DIRECTIONS FOR THIS TASK. Look through the listing for the word "deeper". Copy each line that has it.

::::::

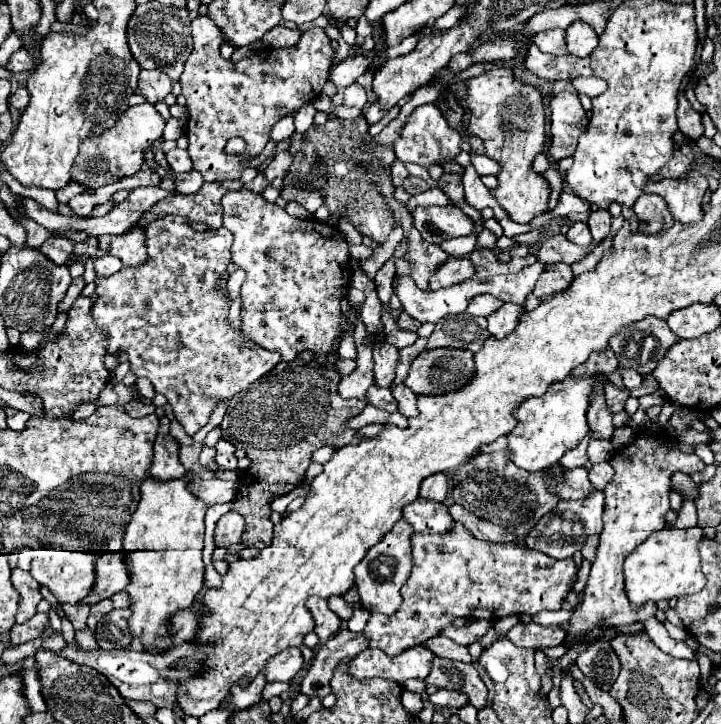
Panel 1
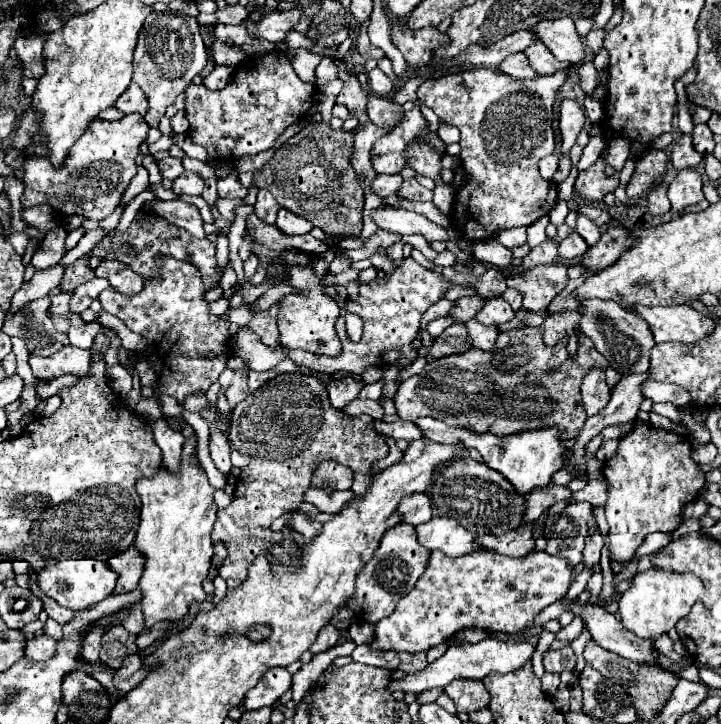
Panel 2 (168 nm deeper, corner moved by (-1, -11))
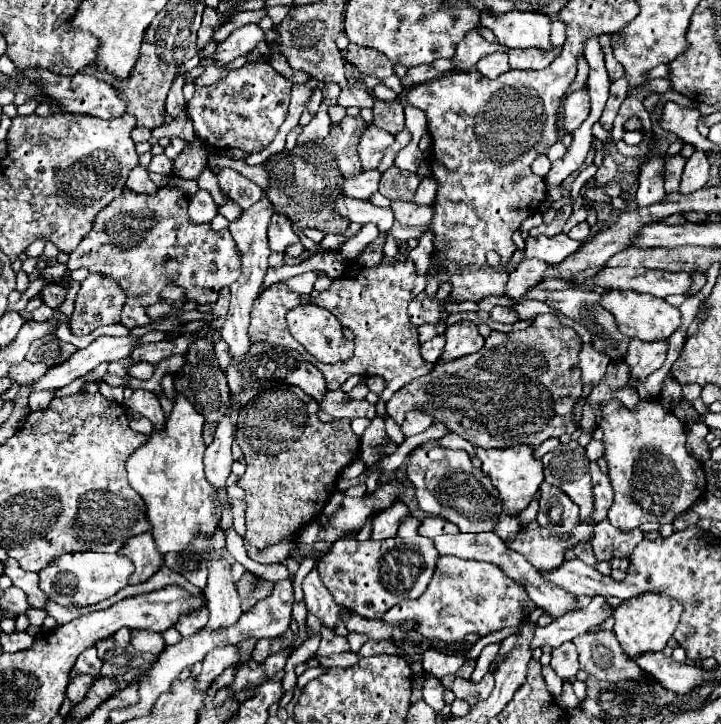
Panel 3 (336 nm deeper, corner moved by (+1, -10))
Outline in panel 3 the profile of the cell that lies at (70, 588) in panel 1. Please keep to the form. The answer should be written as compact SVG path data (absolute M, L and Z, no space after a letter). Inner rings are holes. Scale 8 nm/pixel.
M66 553L44 567L40 575L40 589L58 605L96 605L128 585L128 577L134 573L134 565L120 553Z

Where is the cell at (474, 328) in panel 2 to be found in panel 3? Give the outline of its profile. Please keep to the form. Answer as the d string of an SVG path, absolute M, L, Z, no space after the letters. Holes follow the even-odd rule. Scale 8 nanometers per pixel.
M468 321L454 323L446 331L446 347L444 347L442 359L438 359L438 363L454 361L464 355L476 353L482 349L482 345L484 345L484 337L478 333L474 323L468 323Z

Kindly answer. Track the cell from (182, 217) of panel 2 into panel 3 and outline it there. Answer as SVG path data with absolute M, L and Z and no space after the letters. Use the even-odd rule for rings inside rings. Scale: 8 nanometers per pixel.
M198 191L190 199L188 215L190 215L190 221L194 223L210 223L218 215L218 209L220 205L214 201L214 197L208 191Z

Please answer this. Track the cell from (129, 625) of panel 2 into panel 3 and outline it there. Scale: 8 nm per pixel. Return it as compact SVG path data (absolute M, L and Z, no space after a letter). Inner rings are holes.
M132 631L132 645L140 653L154 653L154 655L158 655L166 647L162 635L152 631Z

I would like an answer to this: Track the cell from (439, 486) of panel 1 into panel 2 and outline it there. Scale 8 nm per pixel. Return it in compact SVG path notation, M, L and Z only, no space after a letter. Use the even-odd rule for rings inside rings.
M416 492L412 496L406 496L400 502L400 514L404 514L404 522L408 522L412 526L428 522L434 516L432 512L434 512L432 498L424 492Z

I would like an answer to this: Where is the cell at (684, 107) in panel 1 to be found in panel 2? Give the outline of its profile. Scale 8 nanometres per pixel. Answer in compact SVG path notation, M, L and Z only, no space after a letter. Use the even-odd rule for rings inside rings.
M682 134L682 138L672 146L672 164L678 170L684 170L696 166L700 160L702 160L700 152L692 148L692 134Z

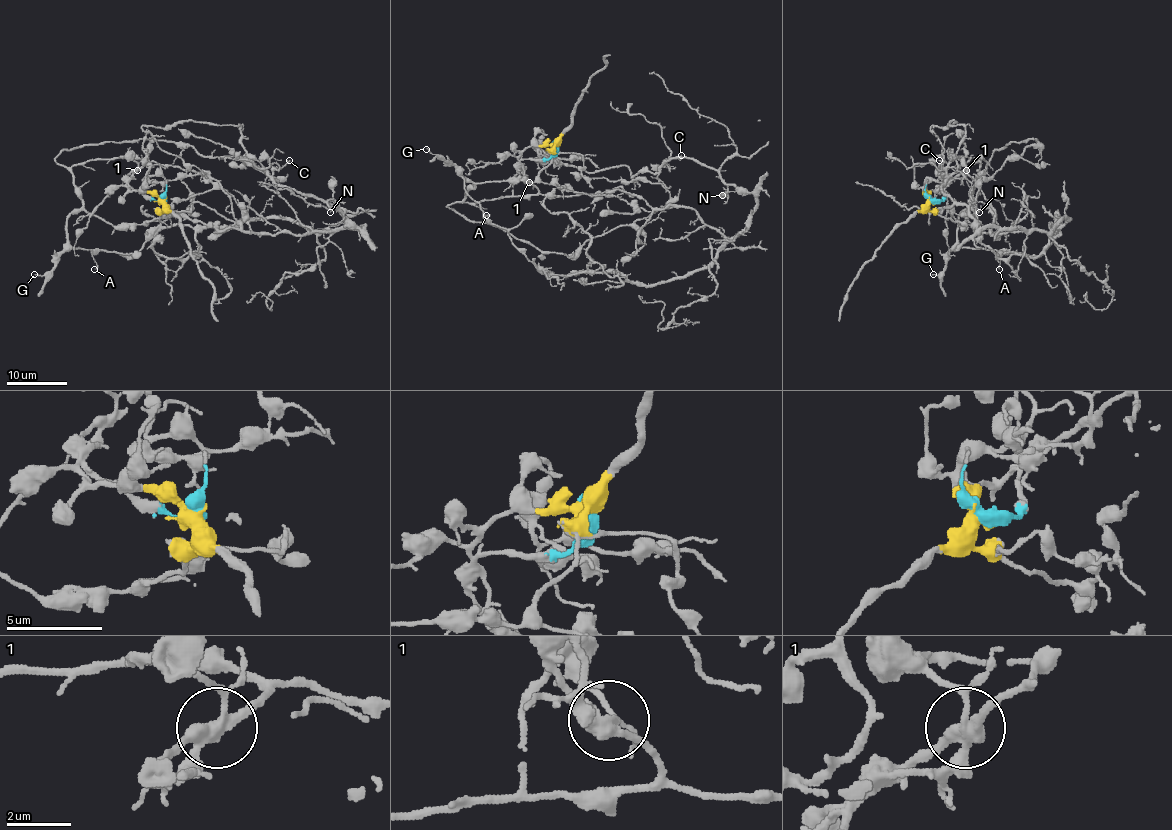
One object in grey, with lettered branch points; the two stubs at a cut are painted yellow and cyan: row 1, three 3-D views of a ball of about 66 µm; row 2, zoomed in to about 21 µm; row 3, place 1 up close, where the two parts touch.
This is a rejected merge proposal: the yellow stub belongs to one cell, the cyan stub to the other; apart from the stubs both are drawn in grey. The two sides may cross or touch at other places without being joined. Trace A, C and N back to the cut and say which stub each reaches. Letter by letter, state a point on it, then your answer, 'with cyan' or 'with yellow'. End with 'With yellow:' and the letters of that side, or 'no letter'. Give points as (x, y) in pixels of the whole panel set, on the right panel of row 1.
A: at (999, 269); with cyan
C: at (939, 160); with yellow
N: at (979, 212); with yellow
With yellow: C, N

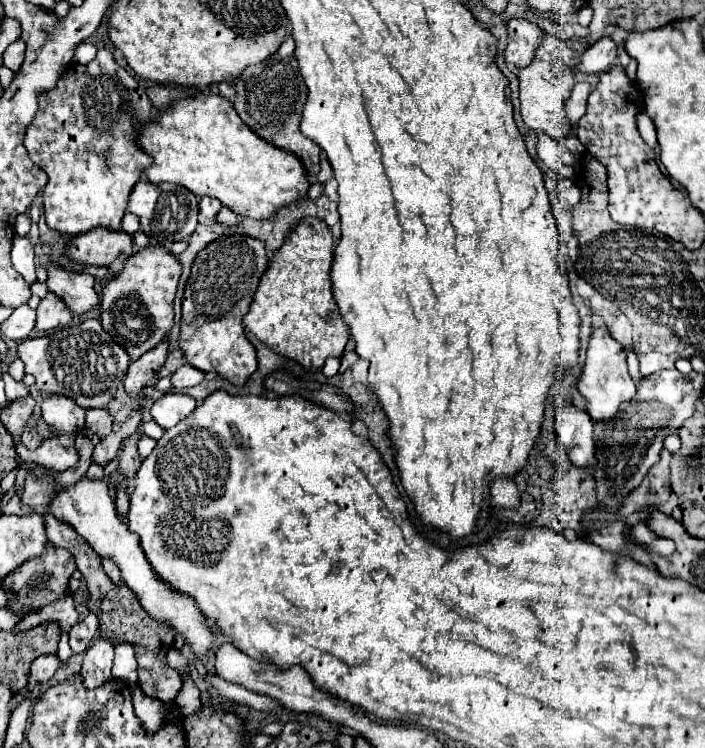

::::::

EXERCISE ANSWER.
Panel 2 (168 nm deeper, corner moved by (-1, -11))
Panel 3 (336 nm deeper, corner moved by (+1, -10))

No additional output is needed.